Exercise details: Set down, word for word, the line with "camera: 60 degrees right, 10 degrees up" and the lines after it through the final line of the data below, without pictures.

Stored records
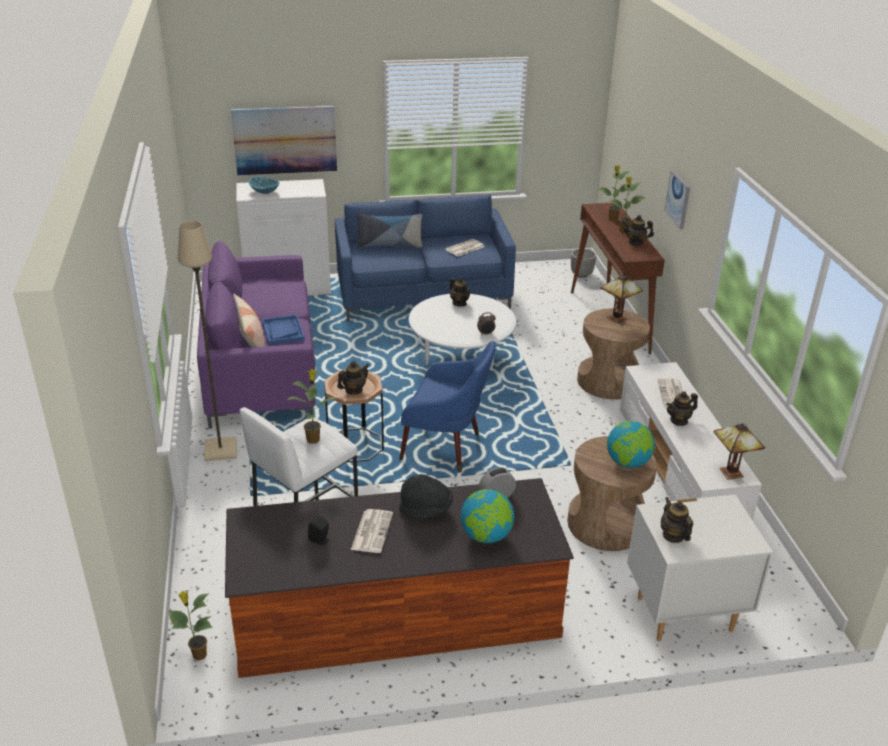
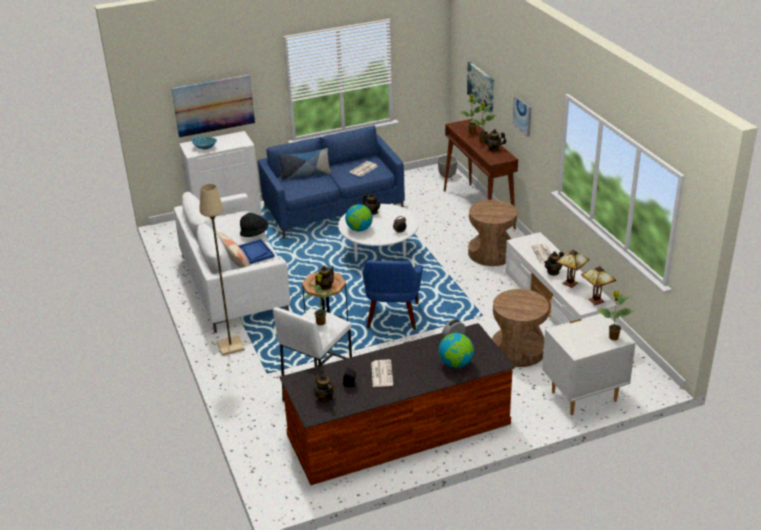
camera: 10 degrees left, 0 degrees up
potted plant [169,591,213,661] -> potted plant moved to [598,291,635,340]
purple sofa [197,241,315,429] -> white sofa [174,192,290,333]
black hat [399,474,453,519] -> black hat moved to [240,213,269,237]
blue armchair [400,341,496,473] -> blue armchair turned 90 degrees clockwise [362,260,423,330]
table lamp [600,275,643,323] -> table lamp moved to [556,250,590,288]
globe [607,421,655,468] -> globe moved to [345,204,373,232]
teapot [661,497,693,543] -> teapot moved to [314,373,334,403]
none -> picture [467,62,494,113]

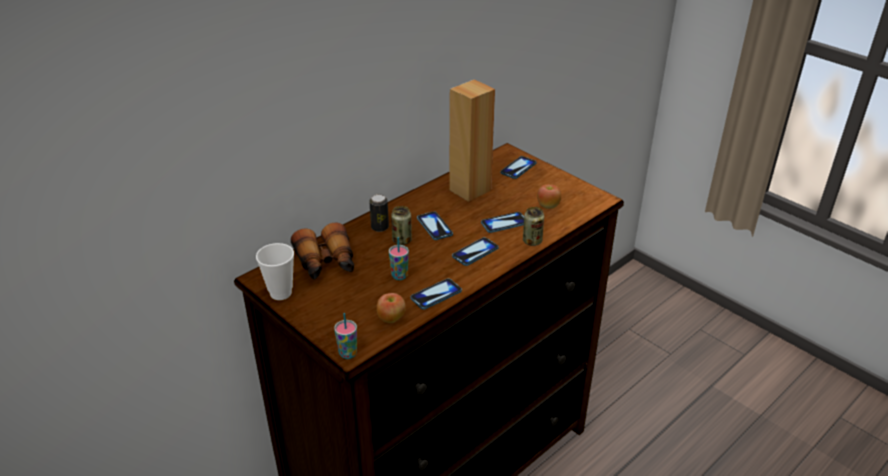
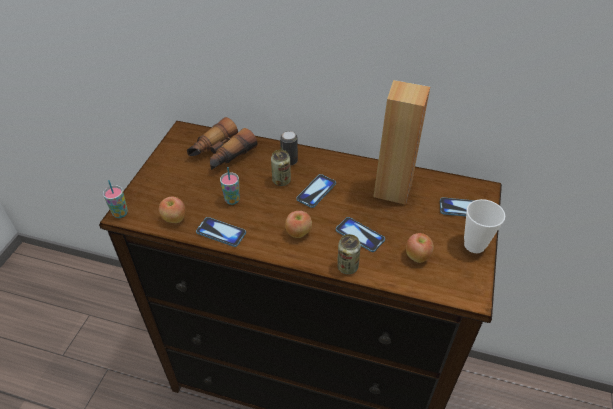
camera: 60 degrees right, 10 degrees up
cup [256,243,294,300] -> cup moved to [464,199,505,253]
phone [452,237,499,266] -> apple [285,211,312,238]

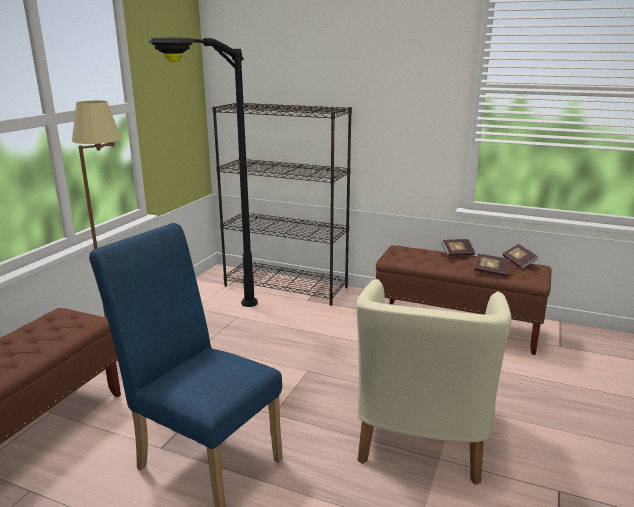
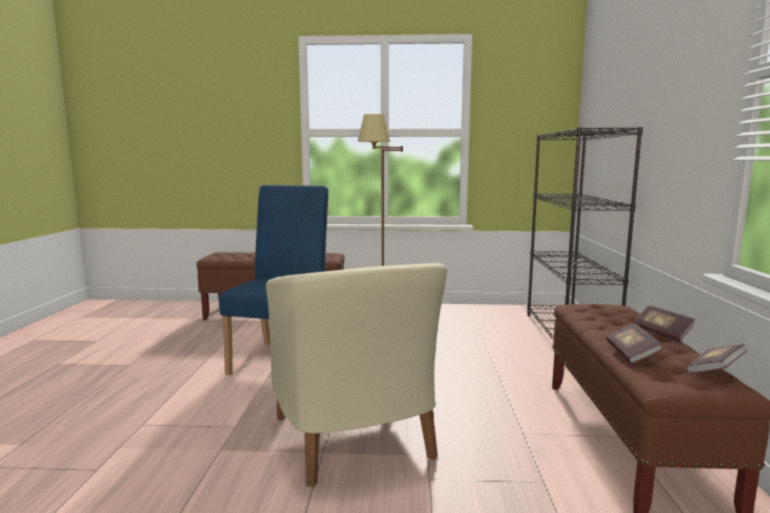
camera: 70 degrees right, 10 degrees down
black floor lamp [148,37,258,307] -> none
beige armchair [356,279,512,485] -> beige armchair turned 105 degrees counterclockwise [266,263,447,487]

Answer section:
camera: 60 degrees right, 10 degrees up
cup [256,243,294,300] -> cup moved to [464,199,505,253]
phone [452,237,499,266] -> apple [285,211,312,238]

camera: 70 degrees right, 10 degrees down
black floor lamp [148,37,258,307] -> none
beige armchair [356,279,512,485] -> beige armchair turned 105 degrees counterclockwise [266,263,447,487]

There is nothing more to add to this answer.